- [YOUR TASK]:
The number needed is how many lines of the data hold the string "Princesse". Give that number and nothing more.

- [INFORMATION SHOWN]:
=== Section Start ===

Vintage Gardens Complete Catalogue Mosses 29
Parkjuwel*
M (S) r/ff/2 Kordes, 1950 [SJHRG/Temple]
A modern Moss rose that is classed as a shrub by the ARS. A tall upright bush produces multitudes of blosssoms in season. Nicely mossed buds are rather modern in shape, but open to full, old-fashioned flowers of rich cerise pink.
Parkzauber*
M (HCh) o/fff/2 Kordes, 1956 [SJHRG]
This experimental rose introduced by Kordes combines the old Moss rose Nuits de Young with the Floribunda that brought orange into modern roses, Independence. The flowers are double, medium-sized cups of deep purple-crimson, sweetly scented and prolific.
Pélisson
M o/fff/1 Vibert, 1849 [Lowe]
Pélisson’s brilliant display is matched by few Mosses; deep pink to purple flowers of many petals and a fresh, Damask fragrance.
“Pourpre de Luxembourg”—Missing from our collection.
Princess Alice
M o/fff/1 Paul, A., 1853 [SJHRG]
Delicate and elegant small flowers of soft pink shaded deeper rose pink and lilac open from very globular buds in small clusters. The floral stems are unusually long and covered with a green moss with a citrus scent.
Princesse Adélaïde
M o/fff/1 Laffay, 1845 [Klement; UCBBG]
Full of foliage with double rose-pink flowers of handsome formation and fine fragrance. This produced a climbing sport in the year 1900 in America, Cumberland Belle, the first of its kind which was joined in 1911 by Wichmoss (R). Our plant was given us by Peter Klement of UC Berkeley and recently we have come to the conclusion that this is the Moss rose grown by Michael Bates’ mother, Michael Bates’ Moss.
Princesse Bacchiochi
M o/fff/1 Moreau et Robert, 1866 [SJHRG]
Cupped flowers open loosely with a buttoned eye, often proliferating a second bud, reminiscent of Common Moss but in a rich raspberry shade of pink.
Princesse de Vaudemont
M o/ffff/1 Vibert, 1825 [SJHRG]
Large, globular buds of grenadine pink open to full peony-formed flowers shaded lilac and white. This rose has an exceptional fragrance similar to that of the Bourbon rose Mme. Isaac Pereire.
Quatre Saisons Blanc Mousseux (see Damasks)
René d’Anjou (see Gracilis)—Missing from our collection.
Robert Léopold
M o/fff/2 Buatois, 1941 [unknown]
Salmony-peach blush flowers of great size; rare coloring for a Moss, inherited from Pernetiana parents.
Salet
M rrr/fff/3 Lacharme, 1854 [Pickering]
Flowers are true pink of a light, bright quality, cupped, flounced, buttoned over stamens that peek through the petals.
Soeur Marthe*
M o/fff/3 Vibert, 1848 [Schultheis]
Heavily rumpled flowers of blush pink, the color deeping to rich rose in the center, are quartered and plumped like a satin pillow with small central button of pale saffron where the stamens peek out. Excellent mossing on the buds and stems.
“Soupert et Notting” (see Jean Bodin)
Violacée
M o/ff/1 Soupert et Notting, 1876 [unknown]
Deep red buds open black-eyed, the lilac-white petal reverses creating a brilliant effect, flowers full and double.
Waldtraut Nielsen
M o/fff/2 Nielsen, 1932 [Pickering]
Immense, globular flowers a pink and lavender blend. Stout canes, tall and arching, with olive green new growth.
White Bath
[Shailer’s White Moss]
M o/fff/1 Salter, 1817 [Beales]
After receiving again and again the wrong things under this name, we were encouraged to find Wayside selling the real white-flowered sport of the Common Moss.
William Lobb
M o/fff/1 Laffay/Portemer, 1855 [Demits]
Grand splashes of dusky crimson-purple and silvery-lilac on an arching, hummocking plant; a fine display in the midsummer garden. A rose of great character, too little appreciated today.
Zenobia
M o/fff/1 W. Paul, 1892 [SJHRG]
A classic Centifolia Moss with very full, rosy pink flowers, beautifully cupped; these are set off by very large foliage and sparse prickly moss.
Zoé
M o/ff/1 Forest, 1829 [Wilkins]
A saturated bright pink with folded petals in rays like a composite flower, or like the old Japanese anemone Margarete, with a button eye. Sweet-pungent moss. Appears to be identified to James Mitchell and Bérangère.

=== Section End ===

- [EXERCISE RESULT]:
3